» Required task: Convert every line of the data below into a JSON array of strings, one string per line, leaving out blank lines.

───── Data listing ─────

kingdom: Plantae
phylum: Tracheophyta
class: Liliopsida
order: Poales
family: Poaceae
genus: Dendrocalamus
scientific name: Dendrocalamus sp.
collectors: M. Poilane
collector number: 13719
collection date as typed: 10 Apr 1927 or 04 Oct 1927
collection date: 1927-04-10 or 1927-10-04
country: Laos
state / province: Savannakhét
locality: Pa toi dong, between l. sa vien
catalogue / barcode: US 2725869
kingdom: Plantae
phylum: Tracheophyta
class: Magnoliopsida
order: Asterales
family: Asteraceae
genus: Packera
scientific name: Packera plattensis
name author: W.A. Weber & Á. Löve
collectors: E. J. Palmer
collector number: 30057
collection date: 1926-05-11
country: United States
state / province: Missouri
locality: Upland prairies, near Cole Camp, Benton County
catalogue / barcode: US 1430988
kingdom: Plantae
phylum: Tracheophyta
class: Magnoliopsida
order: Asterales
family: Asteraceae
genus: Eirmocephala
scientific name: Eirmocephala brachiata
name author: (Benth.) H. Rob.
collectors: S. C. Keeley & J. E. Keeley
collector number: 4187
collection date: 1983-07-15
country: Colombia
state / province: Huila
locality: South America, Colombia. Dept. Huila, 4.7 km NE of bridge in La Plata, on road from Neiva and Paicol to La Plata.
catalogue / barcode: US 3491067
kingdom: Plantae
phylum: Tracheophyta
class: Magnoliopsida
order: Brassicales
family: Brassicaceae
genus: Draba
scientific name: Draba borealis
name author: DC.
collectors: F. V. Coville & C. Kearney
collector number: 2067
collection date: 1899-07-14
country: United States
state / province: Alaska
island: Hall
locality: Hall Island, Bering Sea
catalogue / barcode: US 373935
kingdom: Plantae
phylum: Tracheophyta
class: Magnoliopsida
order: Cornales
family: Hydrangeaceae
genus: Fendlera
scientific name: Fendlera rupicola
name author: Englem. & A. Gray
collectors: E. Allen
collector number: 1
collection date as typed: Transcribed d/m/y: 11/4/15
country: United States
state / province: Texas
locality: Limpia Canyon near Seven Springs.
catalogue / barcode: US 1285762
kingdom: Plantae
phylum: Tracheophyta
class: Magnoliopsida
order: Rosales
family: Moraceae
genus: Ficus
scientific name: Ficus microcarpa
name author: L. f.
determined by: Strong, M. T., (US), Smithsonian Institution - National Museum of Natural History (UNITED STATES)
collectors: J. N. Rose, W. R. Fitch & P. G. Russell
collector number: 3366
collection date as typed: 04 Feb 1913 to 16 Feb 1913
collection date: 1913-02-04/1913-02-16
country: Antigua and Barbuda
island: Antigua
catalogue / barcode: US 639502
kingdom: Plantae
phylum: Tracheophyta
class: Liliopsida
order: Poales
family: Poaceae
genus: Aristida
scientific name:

─────

» Answer in full:
[
  "kingdom: Plantae",
  "phylum: Tracheophyta",
  "class: Liliopsida",
  "order: Poales",
  "family: Poaceae",
  "genus: Dendrocalamus",
  "scientific name: Dendrocalamus sp.",
  "collectors: M. Poilane",
  "collector number: 13719",
  "collection date as typed: 10 Apr 1927 or 04 Oct 1927",
  "collection date: 1927-04-10 or 1927-10-04",
  "country: Laos",
  "state / province: Savannakhét",
  "locality: Pa toi dong, between l. sa vien",
  "catalogue / barcode: US 2725869",
  "kingdom: Plantae",
  "phylum: Tracheophyta",
  "class: Magnoliopsida",
  "order: Asterales",
  "family: Asteraceae",
  "genus: Packera",
  "scientific name: Packera plattensis",
  "name author: W.A. Weber & Á. Löve",
  "collectors: E. J. Palmer",
  "collector number: 30057",
  "collection date: 1926-05-11",
  "country: United States",
  "state / province: Missouri",
  "locality: Upland prairies, near Cole Camp, Benton County",
  "catalogue / barcode: US 1430988",
  "kingdom: Plantae",
  "phylum: Tracheophyta",
  "class: Magnoliopsida",
  "order: Asterales",
  "family: Asteraceae",
  "genus: Eirmocephala",
  "scientific name: Eirmocephala brachiata",
  "name author: (Benth.) H. Rob.",
  "collectors: S. C. Keeley & J. E. Keeley",
  "collector number: 4187",
  "collection date: 1983-07-15",
  "country: Colombia",
  "state / province: Huila",
  "locality: South America, Colombia. Dept. Huila, 4.7 km NE of bridge in La Plata, on road from Neiva and Paicol to La Plata.",
  "catalogue / barcode: US 3491067",
  "kingdom: Plantae",
  "phylum: Tracheophyta",
  "class: Magnoliopsida",
  "order: Brassicales",
  "family: Brassicaceae",
  "genus: Draba",
  "scientific name: Draba borealis",
  "name author: DC.",
  "collectors: F. V. Coville & C. Kearney",
  "collector number: 2067",
  "collection date: 1899-07-14",
  "country: United States",
  "state / province: Alaska",
  "island: Hall",
  "locality: Hall Island, Bering Sea",
  "catalogue / barcode: US 373935",
  "kingdom: Plantae",
  "phylum: Tracheophyta",
  "class: Magnoliopsida",
  "order: Cornales",
  "family: Hydrangeaceae",
  "genus: Fendlera",
  "scientific name: Fendlera rupicola",
  "name author: Englem. & A. Gray",
  "collectors: E. Allen",
  "collector number: 1",
  "collection date as typed: Transcribed d/m/y: 11/4/15",
  "country: United States",
  "state / province: Texas",
  "locality: Limpia Canyon near Seven Springs.",
  "catalogue / barcode: US 1285762",
  "kingdom: Plantae",
  "phylum: Tracheophyta",
  "class: Magnoliopsida",
  "order: Rosales",
  "family: Moraceae",
  "genus: Ficus",
  "scientific name: Ficus microcarpa",
  "name author: L. f.",
  "determined by: Strong, M. T., (US), Smithsonian Institution - National Museum of Natural History (UNITED STATES)",
  "collectors: J. N. Rose, W. R. Fitch & P. G. Russell",
  "collector number: 3366",
  "collection date as typed: 04 Feb 1913 to 16 Feb 1913",
  "collection date: 1913-02-04/1913-02-16",
  "country: Antigua and Barbuda",
  "island: Antigua",
  "catalogue / barcode: US 639502",
  "kingdom: Plantae",
  "phylum: Tracheophyta",
  "class: Liliopsida",
  "order: Poales",
  "family: Poaceae",
  "genus: Aristida",
  "scientific name:"
]